## Data for the task
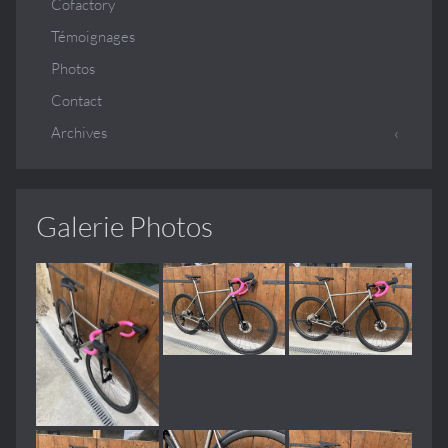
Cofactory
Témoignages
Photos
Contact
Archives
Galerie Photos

* * *

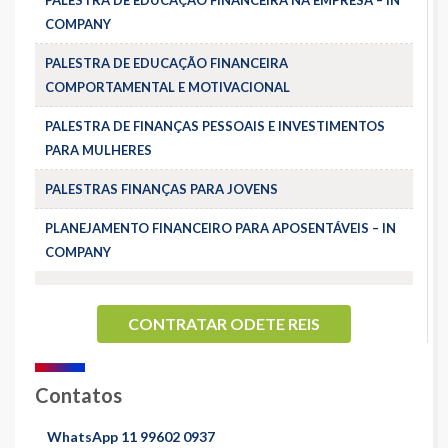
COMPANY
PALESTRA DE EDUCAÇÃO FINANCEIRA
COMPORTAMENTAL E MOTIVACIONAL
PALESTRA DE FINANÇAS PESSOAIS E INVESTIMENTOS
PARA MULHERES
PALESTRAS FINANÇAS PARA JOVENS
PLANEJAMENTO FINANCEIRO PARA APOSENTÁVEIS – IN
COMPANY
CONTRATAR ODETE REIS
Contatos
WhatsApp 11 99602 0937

## Activity
Gather every line from the records above that contains the word "PARA", and copy each one unchanged.

## Answer box
PARA MULHERES
PALESTRAS FINANÇAS PARA JOVENS
PLANEJAMENTO FINANCEIRO PARA APOSENTÁVEIS – IN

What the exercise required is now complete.